YOUR INSTRUCTIONS
The answer must be a single number: how many lines of the records below hold the word "молочная".

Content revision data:
+ + + + +
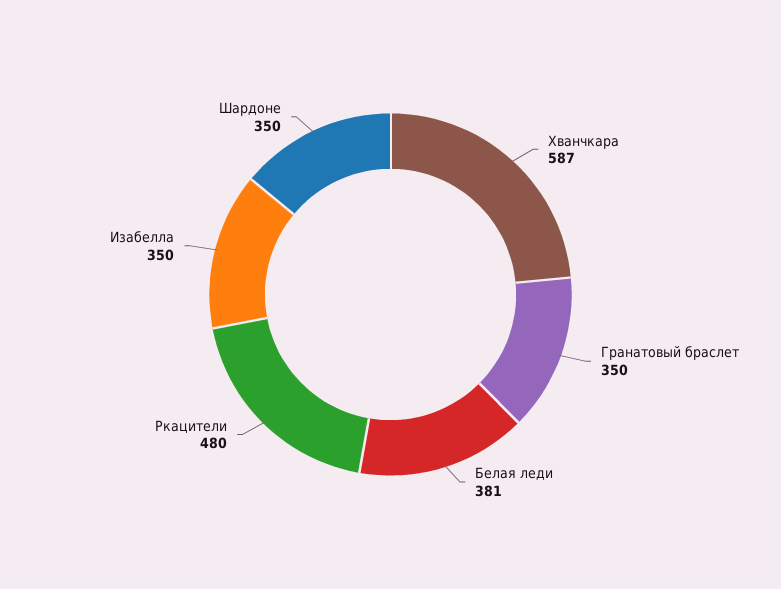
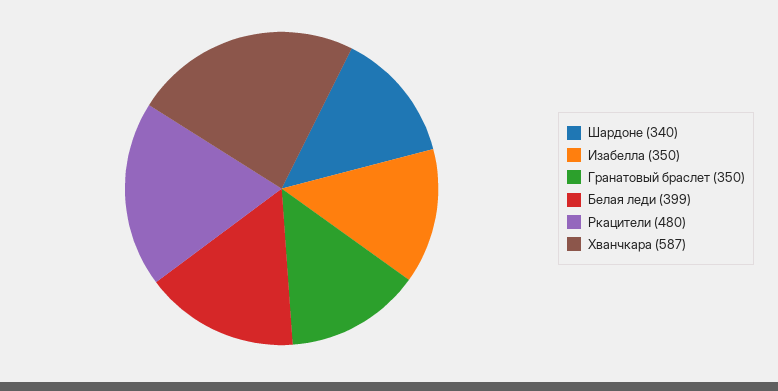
  {
    "Хванчкара": 587,
    "Гранатовый браслет": 350,
-   "Белая леди": 381,
+   "Белая леди": 399,
    "Ркацители": 480,
    "Изабелла": 350,
-   "Шардоне": 350
+   "Шардоне": 340
  }

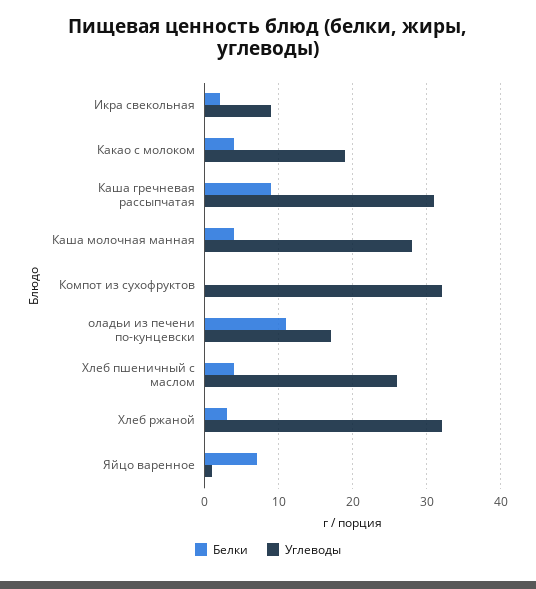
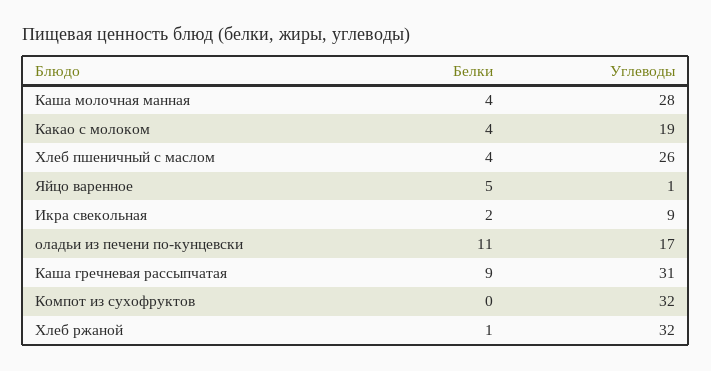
  {
    "Белки": {
      "Икра свекольная": 2,
      "Какао с молоком": 4,
      "Каша гречневая рассыпчатая": 9,
      "Каша молочная манная": 4,
      "Компот из сухофруктов": 0,
      "оладьи из печени по-кунцевски": 11,
      "Хлеб пшеничный с маслом": 4,
-     "Хлеб ржаной": 3,
+     "Хлеб ржаной": 1,
-     "Яйцо варенное": 7
+     "Яйцо варенное": 5
    },
    "Углеводы": {
      "Икра свекольная": 9,
      "Какао с молоком": 19,
      "Каша гречневая рассыпчатая": 31,
      "Каша молочная манная": 28,
      "Компот из сухофруктов": 32,
      "оладьи из печени по-кунцевски": 17,
      "Хлеб пшеничный с маслом": 26,
      "Хлеб ржаной": 32,
      "Яйцо варенное": 1
    }
  }

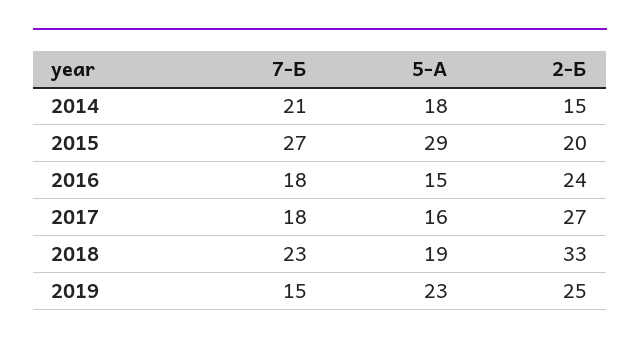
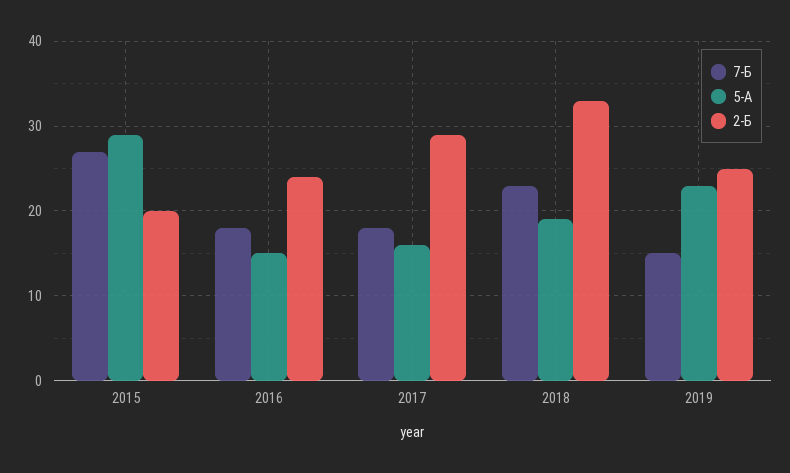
  {
    "7-Б": {
-     "2014": 21,
      "2015": 27,
      "2016": 18,
      "2017": 18,
      "2018": 23,
      "2019": 15
    },
    "5-А": {
-     "2014": 18,
      "2015": 29,
      "2016": 15,
      "2017": 16,
      "2018": 19,
      "2019": 23
    },
    "2-Б": {
-     "2014": 15,
      "2015": 20,
      "2016": 24,
-     "2017": 27,
+     "2017": 29,
      "2018": 33,
      "2019": 25
    }
  }

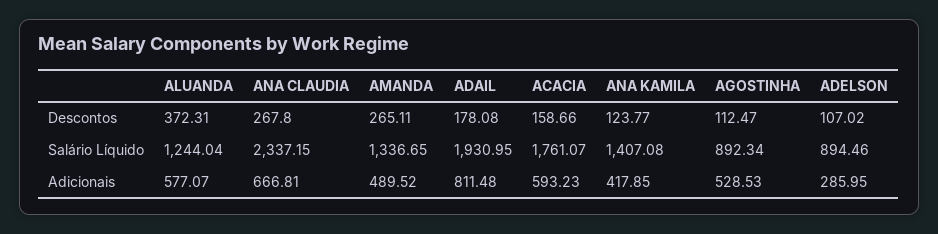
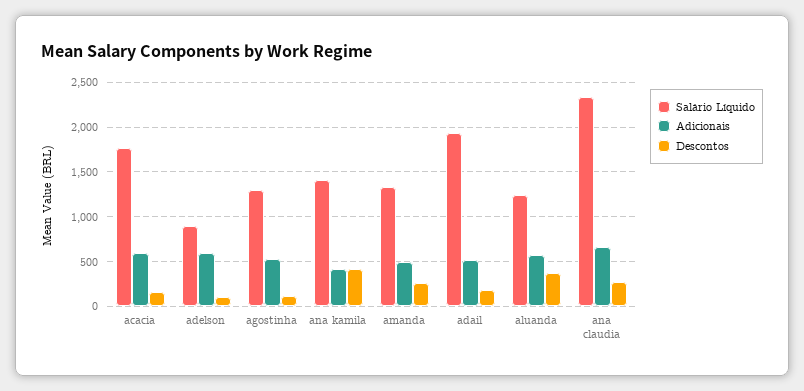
  {
    "Descontos": {
      "ALUANDA": 372.31,
      "ANA CLAUDIA": 267.8,
      "AMANDA": 265.11,
      "ADAIL": 178.08,
      "ACACIA": 158.66,
-     "ANA KAMILA": 123.77,
+     "ANA KAMILA": 400,
      "AGOSTINHA": 112.47,
      "ADELSON": 107.02
    },
    "Salário Líquido": {
      "ALUANDA": 1244.04,
      "ANA CLAUDIA": 2337.15,
      "AMANDA": 1336.65,
      "ADAIL": 1930.95,
      "ACACIA": 1761.07,
      "ANA KAMILA": 1407.08,
-     "AGOSTINHA": 892.34,
+     "AGOSTINHA": 1300,
      "ADELSON": 894.46
    },
    "Adicionais": {
      "ALUANDA": 577.07,
      "ANA CLAUDIA": 666.81,
      "AMANDA": 489.52,
-     "ADAIL": 811.48,
+     "ADAIL": 500,
      "ACACIA": 593.23,
      "ANA KAMILA": 417.85,
      "AGOSTINHA": 528.53,
-     "ADELSON": 285.95
+     "ADELSON": 600
    }
  }

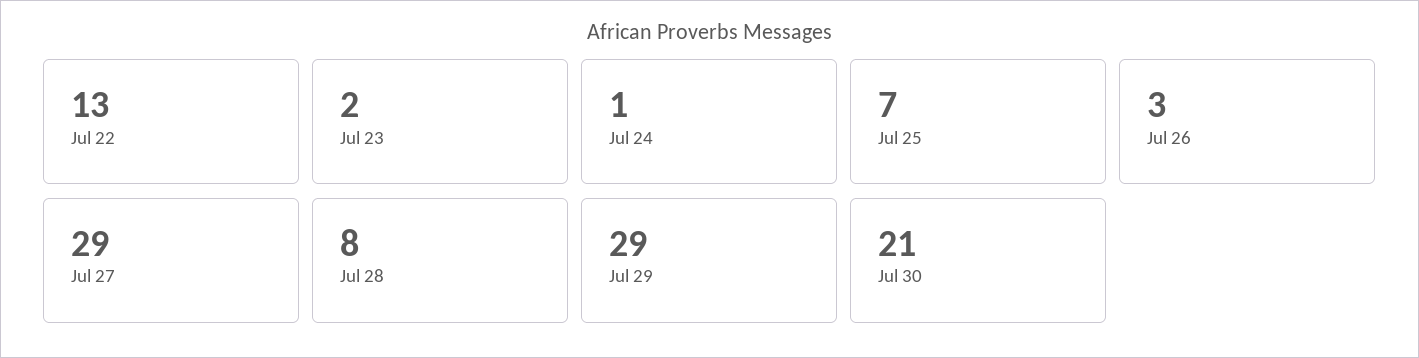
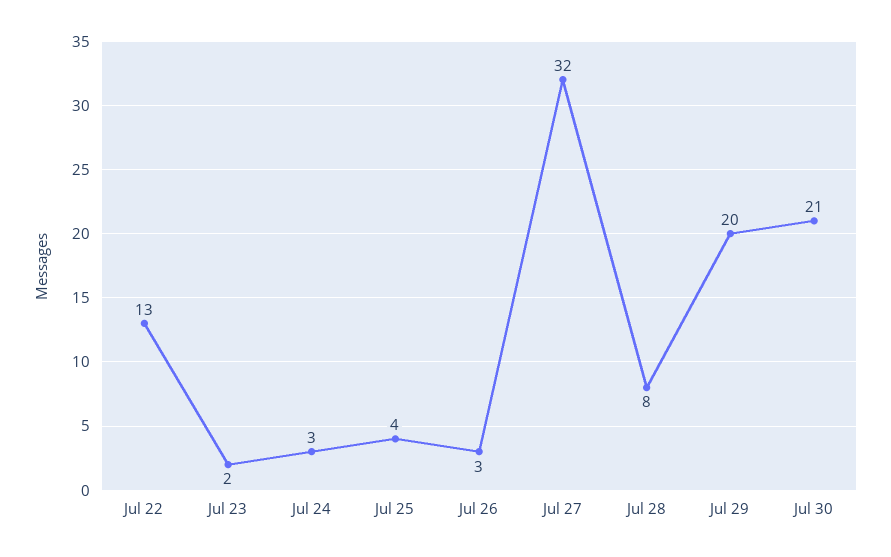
  {
    "Jul 22": 13,
    "Jul 23": 2,
-   "Jul 24": 1,
+   "Jul 24": 3,
-   "Jul 25": 7,
+   "Jul 25": 4,
    "Jul 26": 3,
-   "Jul 27": 29,
+   "Jul 27": 32,
    "Jul 28": 8,
-   "Jul 29": 29,
+   "Jul 29": 20,
    "Jul 30": 21
  }

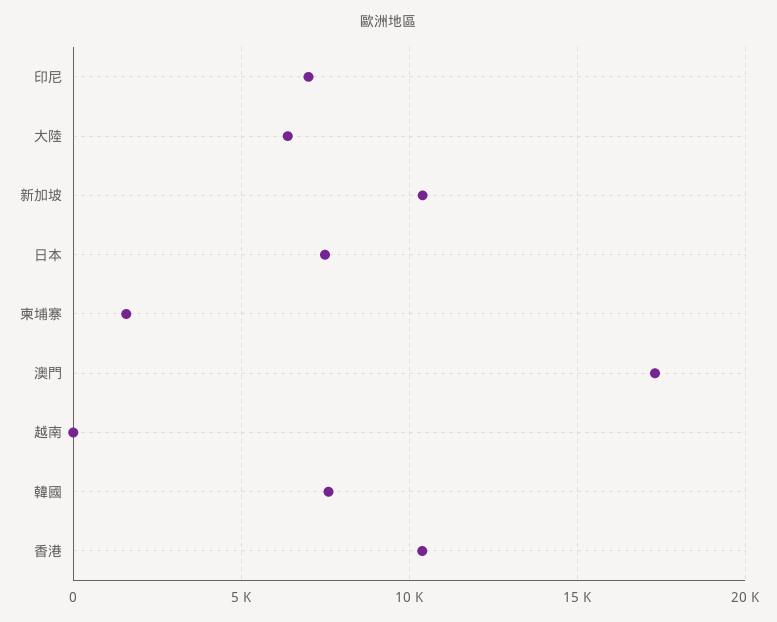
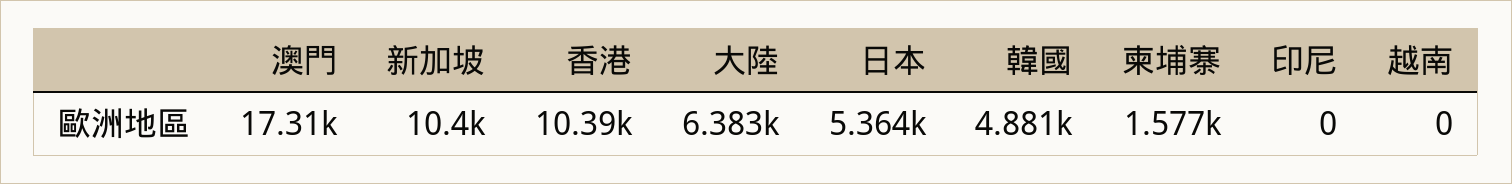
  {
-   "印尼": 7000,
+   "印尼": 0,
    "大陸": 6383,
    "新加坡": 10400,
-   "日本": 7500,
+   "日本": 5364,
    "柬埔寨": 1577,
    "澳門": 17310,
    "越南": 0,
-   "韓國": 7500,
+   "韓國": 4881,
    "香港": 10390
  }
+ + + + +
OUTPUT FOR THIS EXERCISE
2